Ce jugement fait suite à l’action du ministre de l’Économie qui en février 2018, avait assigné plusieurs entités juridiques de Google (ayant leurs sièges sociaux aux USA, en Irlande et en France) devant le tribunal de commerce de Paris. Le ministre après enquête considérait que sept clauses de ses contrats traduisaient un déséquilibre significatif au sens de l’article L 442-6 2° du Code de commerce.
LIRE LE JUGEMENT >> T. com. Paris, 28 mars 2022, Ministre de l'économie c/ Google, n° 2018017655
En premier lieu, le Tribunal de commerce de Paris rappelle que l’analyse du déséquilibre significatif doit être « menée en fonction d’une analyse globale in concreto de l’économie du contrat et du contexte dans lequel il est conclu », puis précise que l’analyse ne peut se faire « clause par clause ».
Dans les faits, la juridiction constate la contrainte du moteur de recherche sur les développeurs. Le jugement identifie la soumission en raison de la place de leader de Google (78 % des parts de marché des systèmes d’exploitation mobile dans le monde et 65 % en France) et du rapport de force économiquement déséquilibré entre les parties, les développeurs ne pouvant se permettre de ne pas proposer leurs produits sur Google Play sauf à perdre une clientèle considérable.
En second lieu, le Tribunal condamne Google après analyse de sept clauses litigieuses de son contrat d’adhésion.
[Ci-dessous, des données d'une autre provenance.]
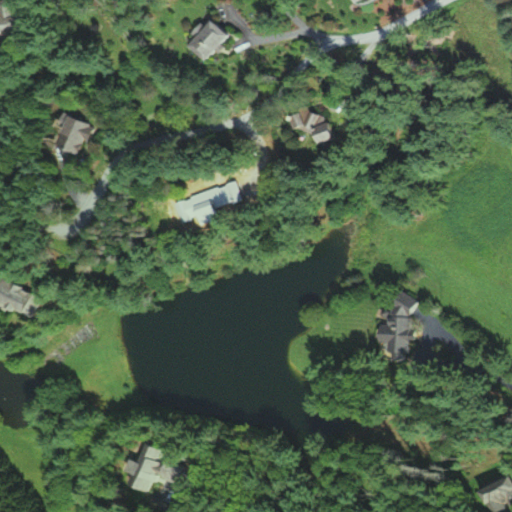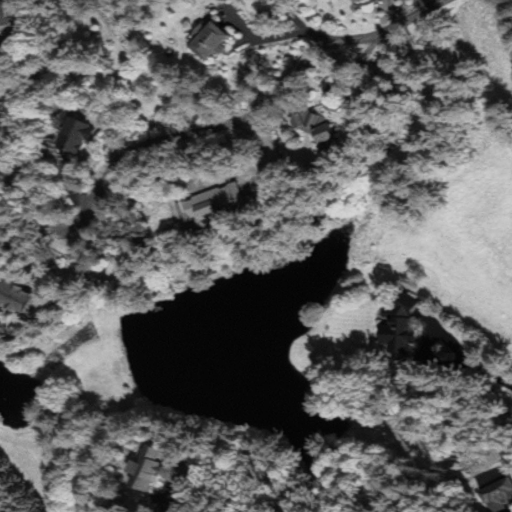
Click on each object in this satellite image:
building: (365, 1)
building: (13, 22)
building: (216, 38)
road: (155, 73)
road: (219, 125)
building: (327, 128)
building: (78, 133)
building: (24, 292)
building: (405, 323)
building: (501, 492)
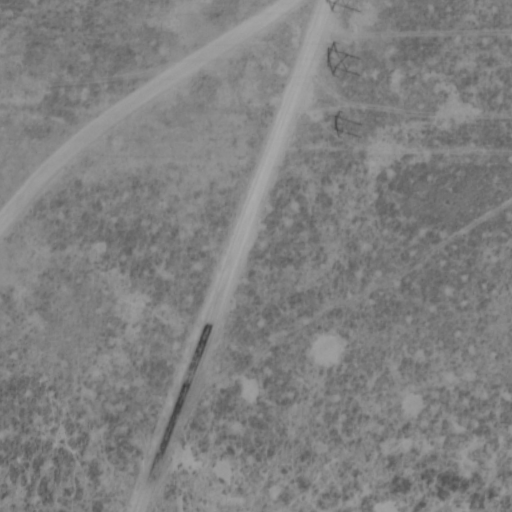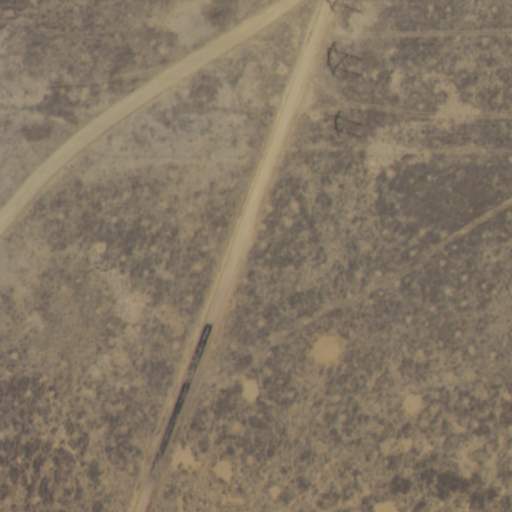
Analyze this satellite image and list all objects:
power tower: (361, 0)
power tower: (360, 63)
road: (130, 107)
power tower: (362, 128)
road: (231, 255)
road: (340, 307)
Il constate « la gravité des pratiques », condamnables per se, qui portent une atteinte à la loyauté des relations commerciales et créent un dommage à l’économie.
Les clauses sanctionnées sont les suivantes :
- La perception par Google d’une commission de 30 % sur chaque vente réalisée sur le Play Store (Google Play). Le Tribunal note que Google ne fournit aucune véritable justification sur la fourchette de prix imposée par Google (entre 0,50 et 350 euros) alors qu’elle ne supporte aucun risque financier lié au développement des applications. Le tribunal considère que le déséquilibre significatif peut résulter d'une inadéquation du prix au service, caractérisé en l'espèce dès lors que le taux de la commission prélevée par Google caractérise une asymétrie entre les parties que Google ne peut justifier.
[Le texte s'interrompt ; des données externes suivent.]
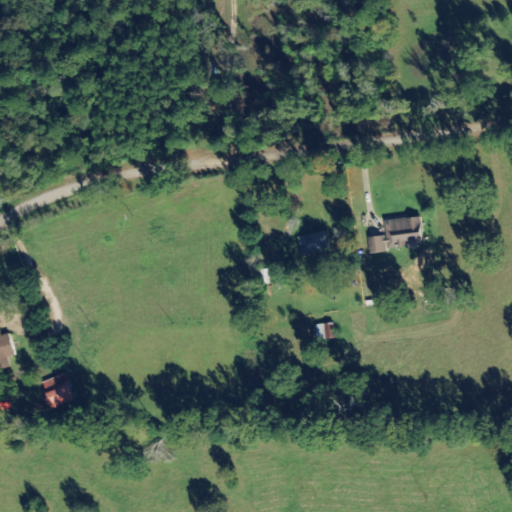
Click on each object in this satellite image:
road: (242, 41)
road: (256, 122)
road: (252, 162)
road: (370, 191)
building: (400, 234)
building: (313, 243)
road: (33, 269)
building: (5, 353)
building: (59, 390)
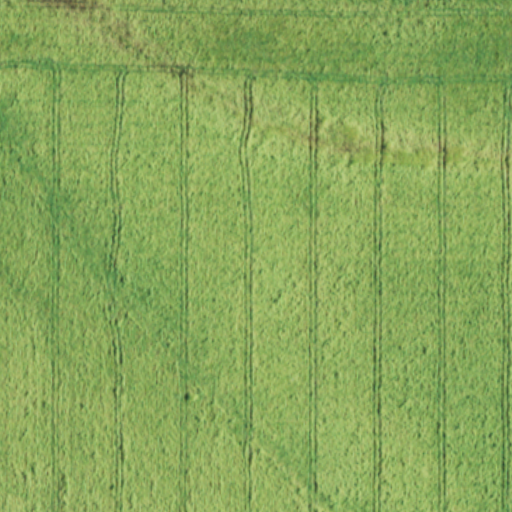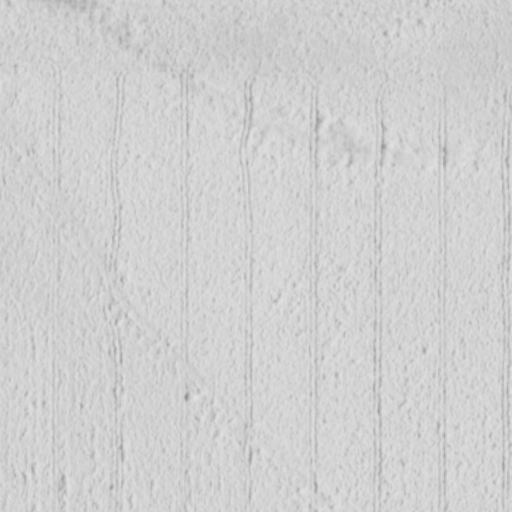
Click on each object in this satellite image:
crop: (256, 256)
- La faculté de modification unilatérale du contrat par Google : la menace de résiliation immédiate conduit, pour le Tribunal, n'importe quel développeur à accepter les modifications même si elles lui sont défavorables, puisqu'aucun véritable recours ne lui est ouvert.
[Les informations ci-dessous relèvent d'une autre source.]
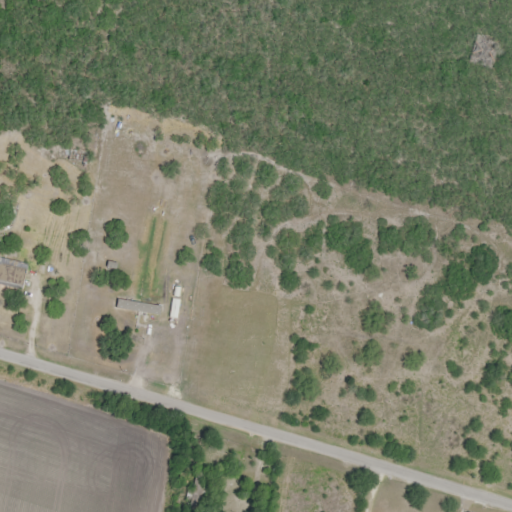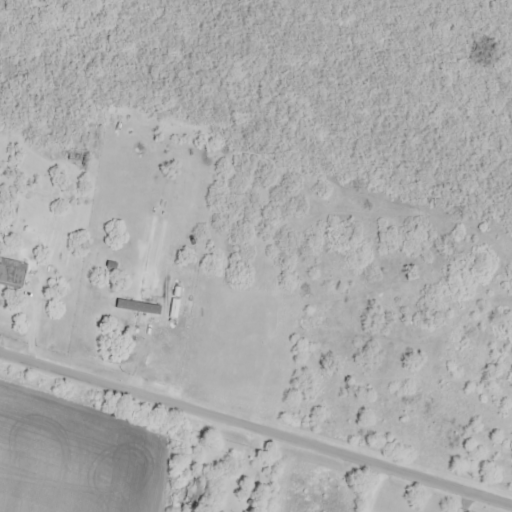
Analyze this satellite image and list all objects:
road: (256, 434)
- La faculté de suspension unilatérale du contrat, Google pouvant à sa seule discrétion retirer le produit du store ou l’exclure sans aucune information a priori donnée au développeur.
- Les conditions de résiliation asymétriques du contrat : l'article 10 des contrats permettait à Google de résilier immédiatement le contrat alors que le développeur devrait respecter un délai de 30 jours.
- Les conditions posées pour la confidentialité des informations et leur utilisation au seul bénéfice de Google : le tribunal relève qu'il est déséquilibré de prévoir que Google s'accorde la possibilité de divulguer gratuitement et librement des informations auprès de tiers, alors que les développeurs sont privés de tout contrôle sur la portée de cette collecte d'informations.
- Les signes distinctifs des parties : l'article 6 des contrats en cause contraint les développeurs à accorder gratuitement à Google une licence lui permettant d'afficher leurs signes distinctifs pendant la durée du contrat, selon son bon vouloir, l'inverse n'étant pas vrai.
- Les exclusions de garantie et de responsabilité de Google : ces dispositions privent les développeurs de toute action et traduisent également un déséquilibre dans les droits et obligations des parties, Google ne démontrant pas qu'une autre clause des contrats viendrait les rééquilibrer.
In fine, le tribunal ordonne aux sociétés Google de cesser pour l'avenir toute pratique consistant à faire figurer les clauses litigieuses sans prononcer d’astreinte (une partie des clauses n’étant plus en vigueur) mais ordonne la modification des contrats avec exécution provisoire. Après Booking (TC Paris 29 novembre 2016, Concurrences n° 1-2017, Art. n° 83199, M. Chagny) et Amazon (TC Paris 2 septembre 2019, Concurrences n° 04/2019, art. n° 92258, pp. 114-118, J.-L. Fourgoux), le tribunal de commerce de Paris, à l’initiative du ministre de l’Économie, donne un signal fort aux géants internationaux sur la nécessité de prévoir des conditions contractuelles plus équilibrées, moins opaques et symétriques !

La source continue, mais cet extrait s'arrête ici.